Winston dit : « Je veux aller jeter un œil à la Cité de la Flamme. »

Bai Qingqing ressentit une pointe de déception. « Allez-y, alors. Fais attention. »

La grande main de Winston se posa sur sa tête, la frottant avec une force modérée. Il se changea ensuite en tigre et partit.

Il valait mieux qu'il aille inspecter l'oasis. Il ne parvenait pas à se sentir tranquille à juste y rester comme ça.

Winston fit le tour de l'oasis une fois, ne détecta rien d'anormal, puis alla à la Cité de la Flamme pour tenter de s'informer sur l'oasis.

Le résultat qu'il obtint fut que personne n'en savait rien.

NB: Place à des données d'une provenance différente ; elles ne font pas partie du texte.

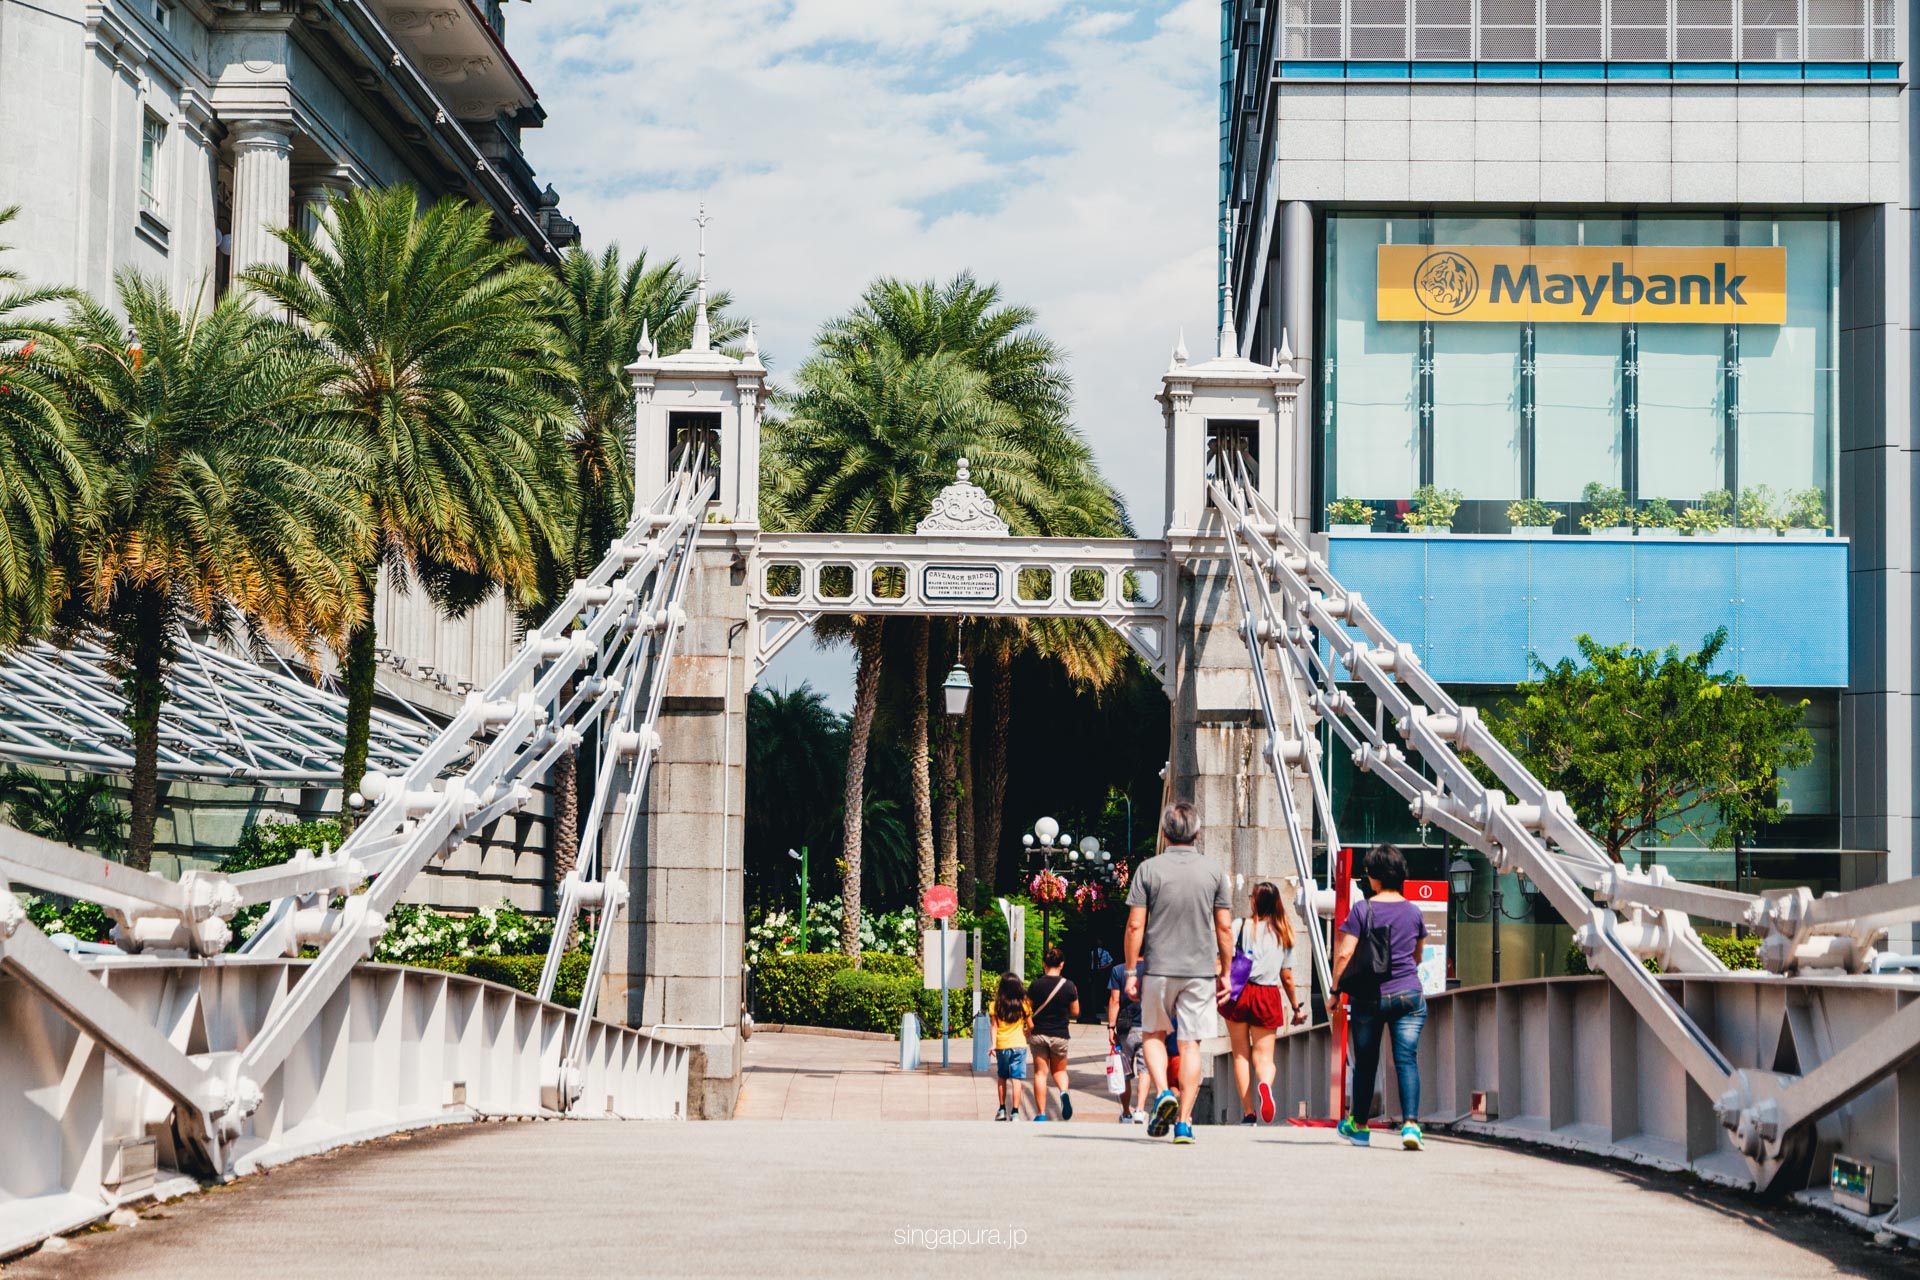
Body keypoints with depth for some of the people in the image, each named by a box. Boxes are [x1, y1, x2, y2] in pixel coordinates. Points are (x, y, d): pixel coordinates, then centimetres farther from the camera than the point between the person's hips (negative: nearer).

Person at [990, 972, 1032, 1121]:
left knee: (1002, 1078, 17)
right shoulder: (1023, 1005, -4)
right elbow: (1030, 1025, 3)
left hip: (1002, 1046, 1)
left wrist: (994, 1044, -3)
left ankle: (1002, 1110, 22)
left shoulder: (996, 1005, -4)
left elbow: (994, 1026, -5)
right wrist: (1027, 1034, 23)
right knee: (1016, 1079, -2)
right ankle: (1015, 1112, -7)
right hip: (1019, 1045, -1)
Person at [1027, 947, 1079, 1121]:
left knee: (1040, 1073, 6)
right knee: (1059, 1070, 20)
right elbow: (1075, 1012, 2)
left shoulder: (1036, 985, -7)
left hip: (1039, 1034, 0)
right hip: (1060, 1035, 0)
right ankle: (1064, 1091, -12)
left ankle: (1041, 1113, 1)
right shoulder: (1069, 986, -7)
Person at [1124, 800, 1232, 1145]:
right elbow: (1224, 928, 2)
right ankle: (1184, 1121, 1)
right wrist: (1225, 972, 12)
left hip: (1159, 969, -1)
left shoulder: (1148, 869, -4)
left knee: (1154, 1034, 17)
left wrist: (1130, 972, 2)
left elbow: (1135, 926, -5)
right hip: (1200, 970, 1)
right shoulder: (1214, 871, 1)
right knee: (1190, 1043, 5)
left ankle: (1162, 1092, -5)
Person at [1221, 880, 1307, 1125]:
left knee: (1241, 1054, 8)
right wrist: (1296, 1006, 21)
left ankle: (1248, 1112, 4)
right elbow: (1287, 977, 10)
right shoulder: (1284, 934, 7)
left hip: (1239, 993, -2)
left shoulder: (1241, 926, -2)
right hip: (1268, 995, 2)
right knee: (1264, 1055, 5)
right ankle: (1265, 1084, -30)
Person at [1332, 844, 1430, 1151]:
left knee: (1365, 1062, 11)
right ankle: (1410, 1124, -20)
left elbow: (1344, 954, -11)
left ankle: (1358, 1125, 25)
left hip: (1368, 997, -1)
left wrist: (1336, 988, 1)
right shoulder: (1413, 911, 5)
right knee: (1407, 1059, -4)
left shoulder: (1362, 910, -6)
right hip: (1408, 994, 2)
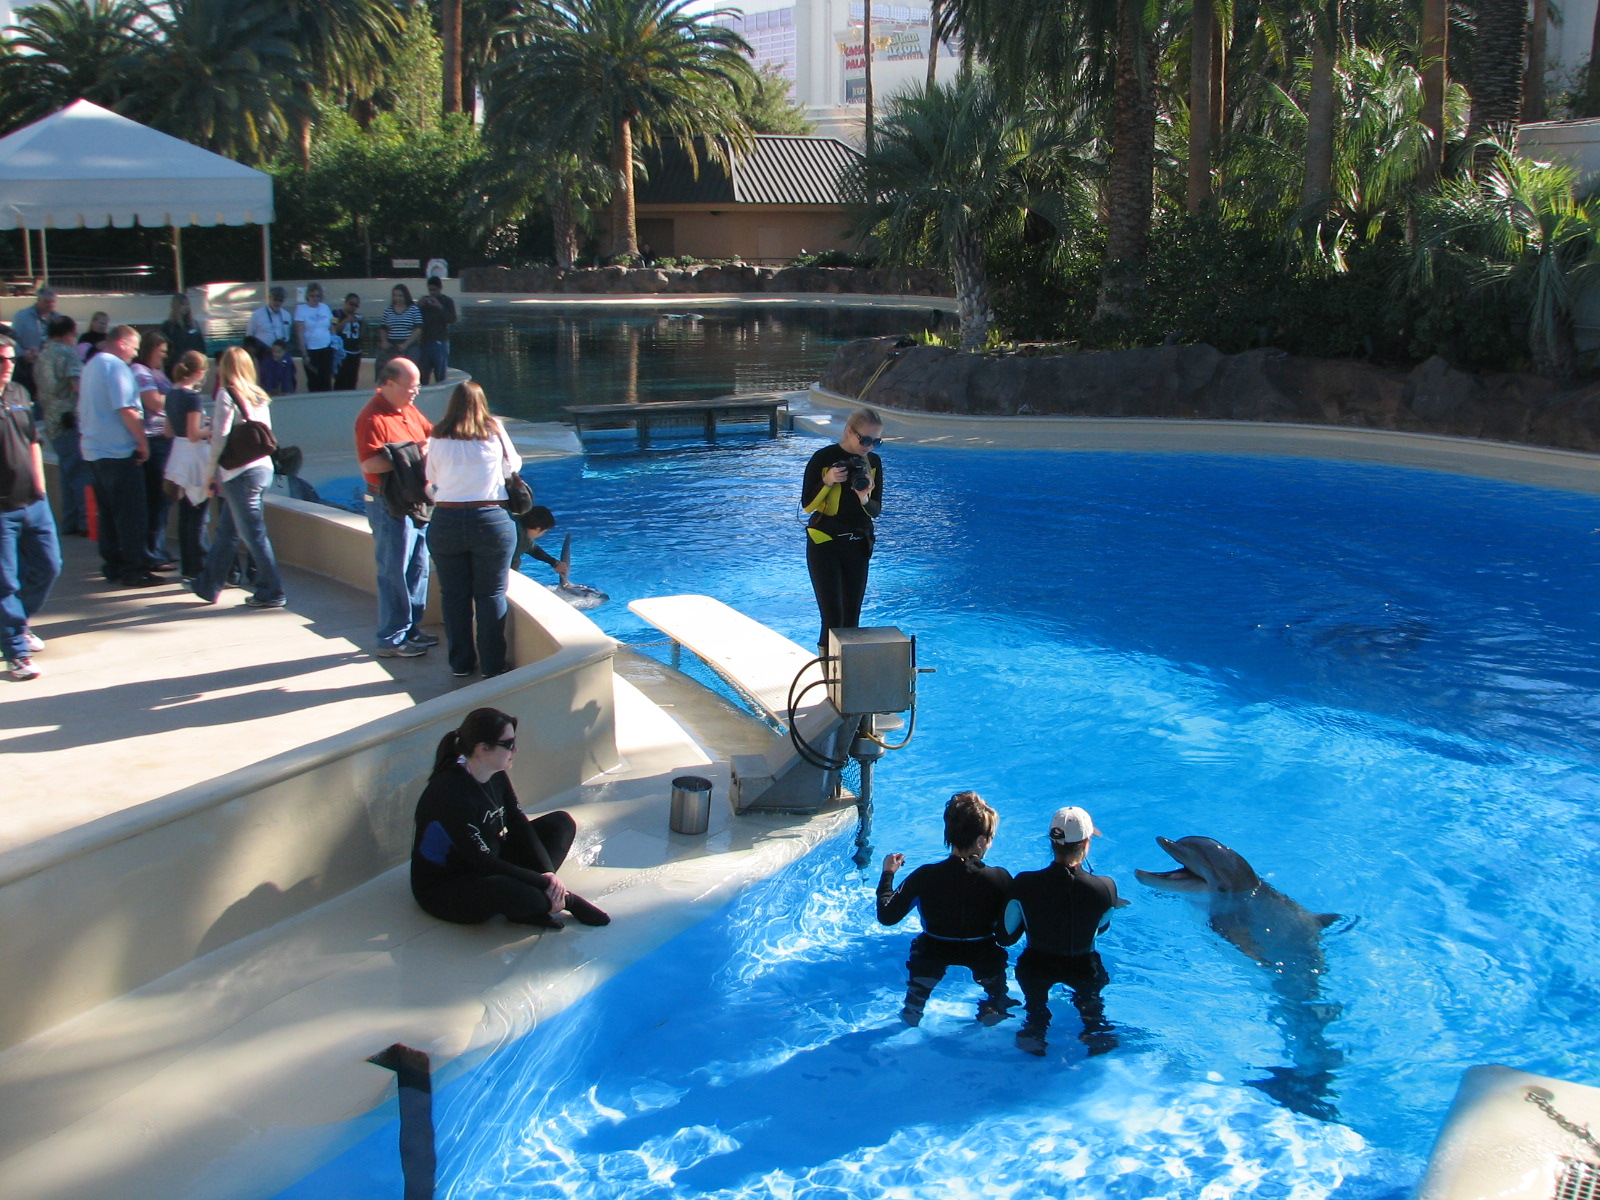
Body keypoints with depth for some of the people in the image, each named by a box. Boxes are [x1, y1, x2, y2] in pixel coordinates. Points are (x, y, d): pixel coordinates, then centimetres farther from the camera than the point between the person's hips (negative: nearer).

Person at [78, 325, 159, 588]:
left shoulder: (91, 365, 16)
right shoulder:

Il courut au château et fut arrêté par quelques hommes-bêtes scorpions à la porte.

« Le roi scorpion n'est pas là aujourd'hui. Revenez une autre fois », dit l'homme-bête scorpion de garde, son attitude envers Winston restant considérée comme respectueuse.

Winston jeta un coup d'œil à l'intérieur, dubitatif. « Le roi scorpion n'est pas là ? Où est-il parti ? »

L'homme-bête scorpion dit : « Nous n'en savons rien. Sa Majesté ne nous dit pas tout. »

Winston hocha la tête, puis sortit deux lanières de viande séchée et les tendit aux hommes-bêtes scorpions.

« Je veux juste savoir quand le roi scorpion est parti. Vous le savez ? »

Les hommes-bêtes scorpions convoitèrent la viande séchée dès qu'ils la sentirent et la prirent vivement avant de dire : « Ça ne pose pas de problème de vous le dire. Beaucoup d'hommes-bêtes l'ont vu. Sa Majesté est partie hier. Juste après que vous et cet homme-bête serpent soyez partis, il est parti à son tour. Il n'est pas revenu jusqu'à présent. »

« Merci. » Winston hocha la tête et fit demi-tour pour partir.

Comment une telle coïncidence était-elle possible ? La trace du roi scorpion pouvait-elle être liée à eux ?

Cependant, à la pensée que le roi scorpion était né une bête sans racine, donc que peu importe à quel point Qingqing était belle, il ne serait pas ému par elle, Winston se sentit rassuré.

Il courut de retour à l'oasis, suivant le chemin qu'ils avaient pris la veille. Il découvrit soudain que l'endroit où se trouvait Qingqing n'était plus là !

Étaient-ils partis de l'oasis ?

Non, c'était impossible. Il faisait chaud maintenant, et l'oasis était l'endroit le plus confortable pour rester. Il n'y avait aucune chance qu'ils déménagent.

Cela signifiait que Qingqing avait dû être capturée !

Winston ressentit de l'anxiété et courut immédiatement dans la direction de Bai Qingqing.

Peu après, un autre paysage vert apparut devant ses yeux.

Le tigre blanc, qui courait frénétiquement, ralentit un peu. Il resta un instant stupéfait en se retournant pour regarder en arrière. Quand il remit la tête vers l'avant, l'oasis paraissait toujours si nette.

Aurait-il reconnu la mauvaise direction ?

Winston continua de courir vers l'avant, retrouvant la silhouette élancée de Bai Qingqing à l'ombre de la forêt de citronniers.

Elle portait une robe blanche et humait un citron. Sa beauté semblait si lointaine qu'elle en était presque translucide sous la lumière du soleil, ses joues teintées d'un rose sain. Elle affichait une expression enivrée.

Le tempérament pur et tranquille de la jeune fille s'accordait bien avec le parfum des citrons, un spectacle agréable à voir.

Winston ne put s'empêcher de rester hagard à la regarder. En même temps, il poussa un soupir de soulagement.

Tant qu'elle n'était pas capturée, tout allait bien.